Most importantly, the majority of users positioned AI as complementary to traditional research tools, not as a replacement technology. One doctoral student stated: "It's [GenAI] a great tool for initial scoping...but it is not a replacement for traditional research tools/search databases." Users described AI as helpful for brainstorming and understanding unfamiliar topics before engaging Library Search for authoritative sources.

These usage patterns create promising opportunities for our library. Rather than eroding the use of traditional library resources and tools, AI can serve as an accessible and personalized entry point guiding users toward more sophisticated library research practices and tools. Multiple respondents noted using AI for initial scoping, then returning to Library Search for verification, suggesting AI may actually increase library resource usage.

These baseline findings (57.4% overall adoption) establish benchmarks for tracking future AI use trends while positioning libraries as strategic partners rather than opponents to AI adoption. There are opportunities to enhance library services by investigating contexts of how and why users move between AI tools and traditional resources to accomplish their research tasks and goals. The library can identify and test critical intervention points between library tools/services and AI tools typical in user research workflows. We can track whether AI adoption and library interventions correlate with increased Library Search engagement and research quality outcomes over time.

Next Steps

User sentiment, usage, challenges, and desires expressed in Library Search Benchmark survey responses provide critical inputs that have helped us prioritize the following actions. 

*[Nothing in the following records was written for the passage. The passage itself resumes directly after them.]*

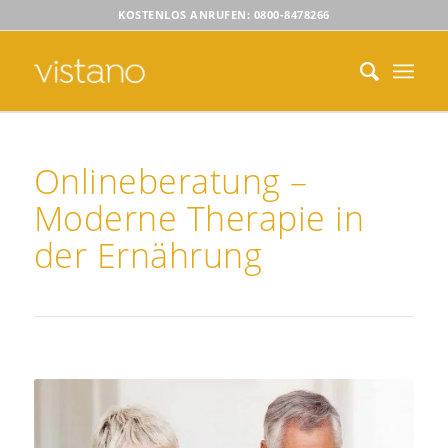
KOSTENLOS ANRUFEN: 0800-8478266
Onlineberatung –
Moderne Therapie in
der Ernährung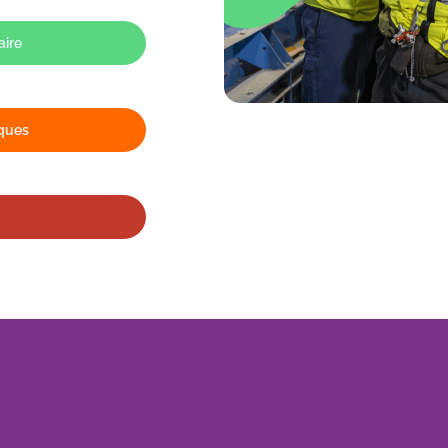
aire
ques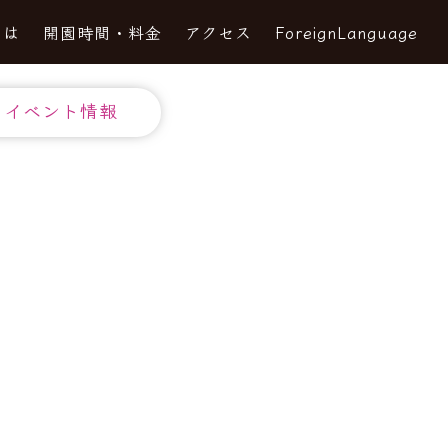
とは
開園時間・料金
アクセス
ForeignLanguage
イベント情報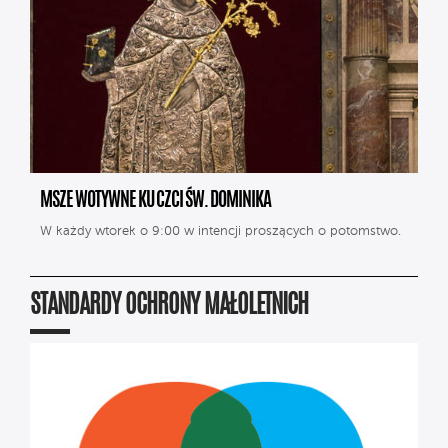
MSZE WOTYWNE KU CZCI ŚW. DOMINIKA
W każdy wtorek o 9:00 w intencji proszących o potomstwo.
STANDARDY OCHRONY MAŁOLETNICH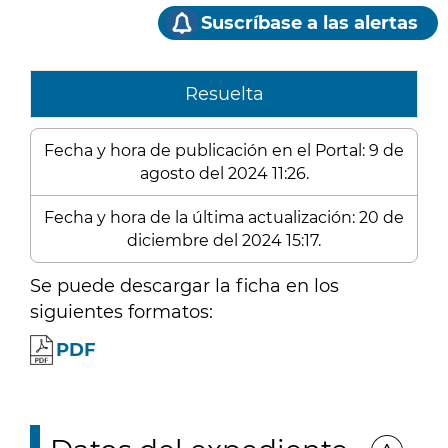
Suscríbase a las alertas
Resuelta
Fecha y hora de publicación en el Portal: 9 de
agosto del 2024 11:26.
Fecha y hora de la última actualización: 20 de
diciembre del 2024 15:17.
Se puede descargar la ficha en los
siguientes formatos:
PDF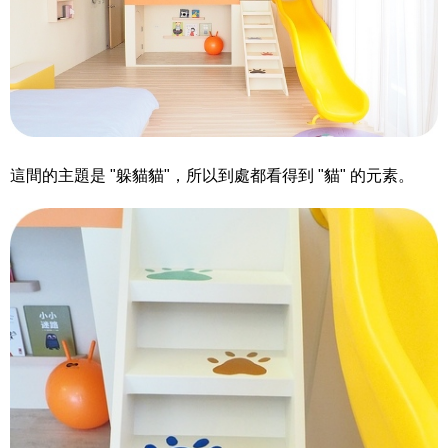
這間的主題是 "躲貓貓"，所以到處都看得到 "貓" 的元素。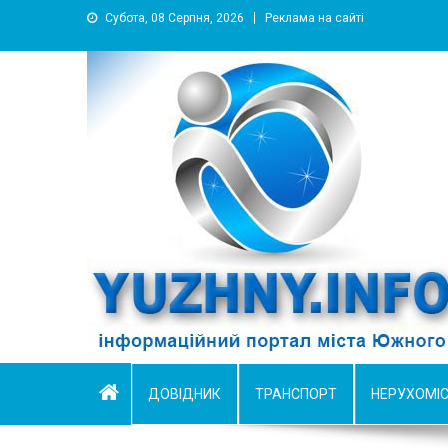
Субота, 08 Серпня, 2026
Реклама на сайті
YUZHNY.INFO
информационный портал города Южный
ДОВІДНИК
ТРАНСПОРТ
НЕРУХОМІ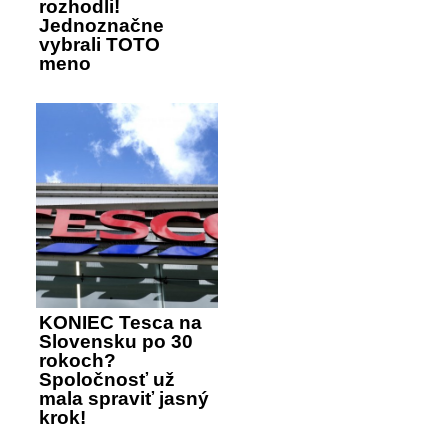
rozhodli!
Jednoznačne
vybrali TOTO
meno
KONIEC Tesca na
Slovensku po 30
rokoch?
Spoločnosť už
mala spraviť jasný
krok!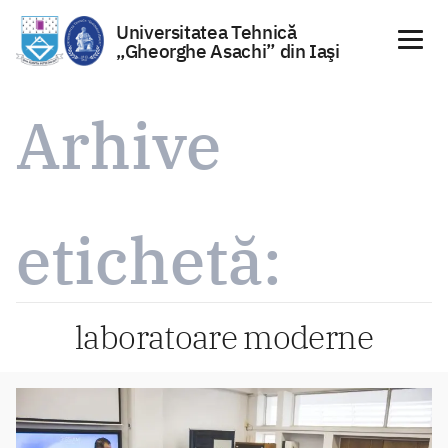
Universitatea Tehnică
„Gheorghe Asachi” din Iaşi
Sari
la
Arhive
conținut
etichetă:
laboratoare moderne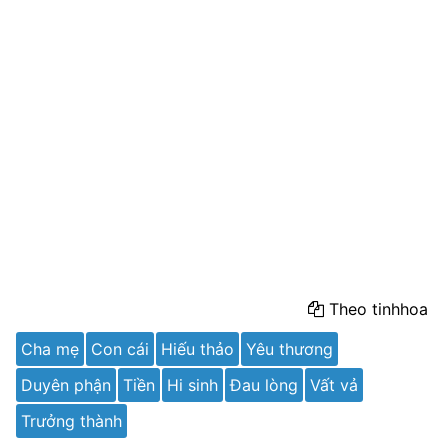
Theo tinhhoa
Cha mẹ
Con cái
Hiếu thảo
Yêu thương
Duyên phận
Tiền
Hi sinh
Đau lòng
Vất vả
Trưởng thành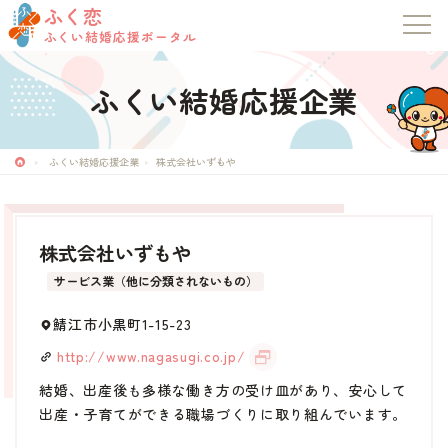
ふく恋
ふくい結婚応援ポータル
ふくい結婚応援企業
ふく恋
ふくい結婚応援ポータル
ふくい結婚応援企業
株式会社いずもや
トップページ
株式会社いずもや
お知らせ
サービス業（他に分類されないもの）
マッチングシステム
鯖江市小黒町1-15-23
http://www.nagasugi.co.jp/
成婚者の声
結婚、出産後も多様な働き方の受け皿があり、安心して
出産・子育てができる職場づくりに取り組んでいます。
イベント・セミナー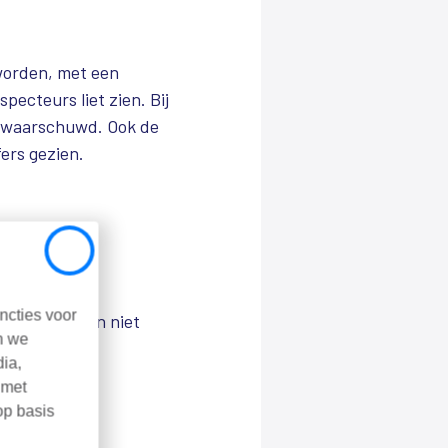
worden, met een
pecteurs liet zien. Bij
 gewaarschuwd. Ook de
ers gezien.
Close
ncties voor
ebied voor hen niet
n we
els van de
dia,
 met
op basis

In the short term we’re redesigning Library Search's visual interface using the Library Design System to address user desires for a more attractive, intuitive experience. In 2026 we will explore ways to help Library Search deal with typos and misspellings and to highlight exact matches at the top of search results. This fall we’re conducting exploratory research and technical investigations about a Library Search AI chatbot that could enable natural language prompts from users. Finally, we’ll prepare for the 2026-2027 Library Benchmark Survey by identifying improvements to our survey instrument, recruitment partners, and analysis tools. 

Acknowledgement

I used Claude Sonnet 4 to brainstorm an outline for this article, to experiment with how to describe numerical data from the survey and to refine and edit my content for legibility within different sections. 

This research was made possible through the contributions of many library colleagues. UX Specialists Suzan Karabakal and Ruikun Wang provided invaluable analysis and synthesis of survey results. Robyn Ness supported recruitment efforts and provided the initial survey design and report templates. Ken Varnum offered essential guidance and critical feedback throughout the process, from early survey planning through translating findings into actionable, human-centered improvements.

We're grateful to Craig Smith for expert consultation on survey design and question refinement, as well as funding support for participant incentives that demonstrated our appreciation for respondents' time and honest feedback. Librarians and library staff, including Doreen Bradley and many others, were instrumental in expanding our reach to graduate and undergraduate students through their networks and outreach efforts.

Most importantly, a huge thank you to the 762 students, faculty, staff, and library employees who participated in this survey. Their insights drive improvements to Library Search, and other library services, resources, and tools that benefit the entire university community.